### [Extract]
::::::::::

Since the civil war ended, in 1990, Lebanon has been built largely on a political Ponzi scheme, Paul Salem, the president of the Middle East Institute and the son of a former Lebanese foreign minister, told me. The state is now “grievously wounded,” but not yet dead. It faces two stark alternatives, he said: civil-society protest movements that have struggled for fifteen years to provoke change can push even harder for reforms and new leadership, or the “criminal oligarchy” can stitch its corrupt deals and continue to rule—and ruin—Lebanon. “There’s been a new variable since the October protests, when a wide cross-section stood up and rejected the corruption and old sectarian way of doing everything,” he said. “If nothing is done, then we are headed to becoming a failed state.”

At his briefing on the pandemic, on Tuesday, President Trump described the blast as a “terrible attack.” It was “a bomb of some kind,” he said. In Lebanon, which is always rich with conspiracy theories, speculation ranged from sabotage by Israel to an explosion at an arms depot maintained by Hezbollah at the port. But President Aoun said that the blast was sparked in a warehouse that stored almost three thousand tons of ammonium nitrate confiscated from a Russian-owned cargo ship that had docked in Beirut in 2013 with unspecified problems. The ship was subsequently abandoned by the owner; and the cargo—one of those dual-use commodities that can be used both for good (as fertilizer, to enrich agriculture) and evil (as explosives, to make bombs)—was deemed too risky to leave on the ship. So it was offloaded onto the Beirut dock, where it has apparently been sitting in a warehouse for seven years. The fact that the government failed to deal with so much explosive material in the nation’s most strategic port was a microcosm of its broader failures. Given the description of the two explosions, including the orange cloud that was set off by the first, arms experts said that the official story sounded correct. “Storing 2,750 tons of ammonium nitrate in a hot warehouse in the middle of a port city is not an ‘attack’—it is tragic incompetence,” Daryl Kimball, the executive director of the Arms Control Association, told me. “As if the Lebanese people needed more evidence of the abysmally low performance of their successive governments,” Jeffrey Feltman, a former U.S. Ambassador to Lebanon and former U.N. Undersecretary-General for political affairs, told me.

::::::::::

[Dataset entries]
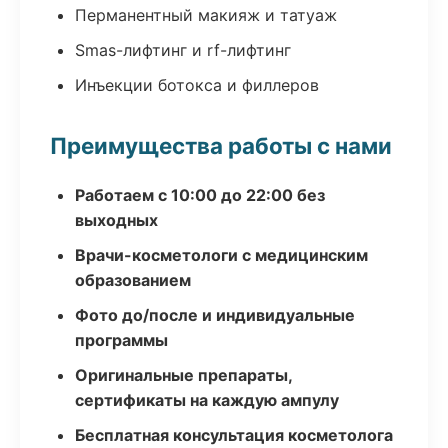
Перманентный макияж и татуаж
Smas-лифтинг и rf-лифтинг
Инъекции ботокса и филлеров
Преимущества работы с нами
Работаем с 10:00 до 22:00 без
выходных
Врачи-косметологи с медицинским
образованием
Фото до/после и индивидуальные
программы
Оригинальные препараты,
сертификаты на каждую ампулу
Бесплатная консультация косметолога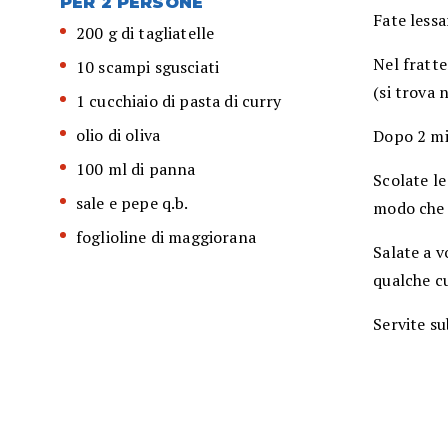
PER 2 PERSONE
Fate lessa
200 g di tagliatelle
Nel fratte
10 scampi sgusciati
(si trova 
1 cucchiaio di pasta di curry
olio di oliva
Dopo 2 mi
100 ml di panna
Scolate le
sale e pepe q.b.
modo che 
foglioline di maggiorana
Salate a v
qualche cu
Servite su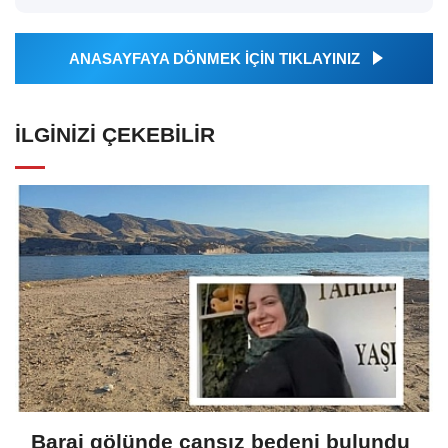
ANASAYFAYA DÖNMEK İÇİN TIKLAYINIZ
İLGINIZI ÇEKEBILIR
Baraj gölünde cansız bedeni bulundu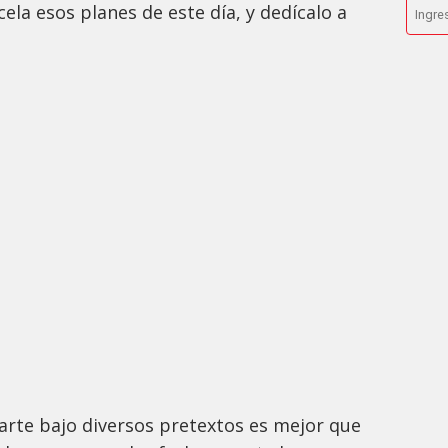
la esos planes de este día, y dedícalo a
arte bajo diversos pretextos es mejor que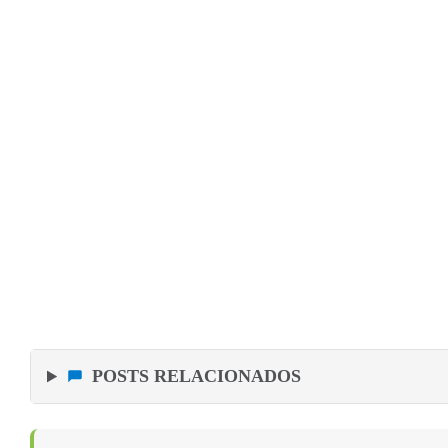
POSTS RELACIONADOS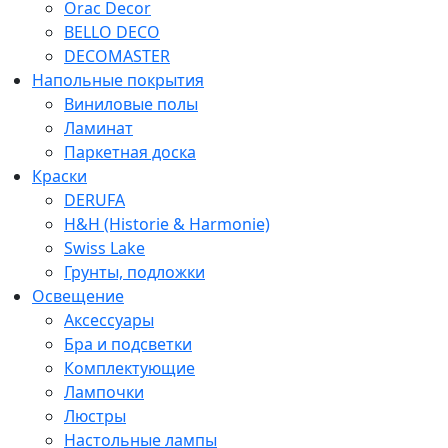
Orac Decor
BELLO DECO
DECOMASTER
Напольные покрытия
Виниловые полы
Ламинат
Паркетная доска
Краски
DERUFA
H&H (Historie & Harmonie)
Swiss Lake
Грунты, подложки
Освещение
Аксессуары
Бра и подсветки
Комплектующие
Лампочки
Люстры
Настольные лампы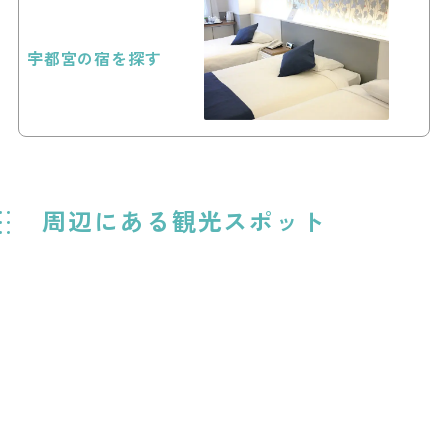
宇都宮の宿を探す
周辺にある観光スポット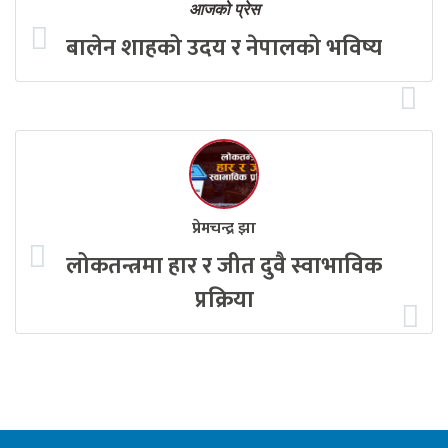
आजको प्रेस
बालेन शाहको उदय र नेपालको भविष्य
प्रेमचन्द्र झा
लोकतन्त्रमा हार र जीत दुवै स्वाभाविक
प्रक्रिया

::::::::::

### [Exercise goal]
List every person the Beirut blast excerpt names.

### [Output]
Paul Salem
President Trump
President Aoun
Daryl Kimball
Jeffrey Feltman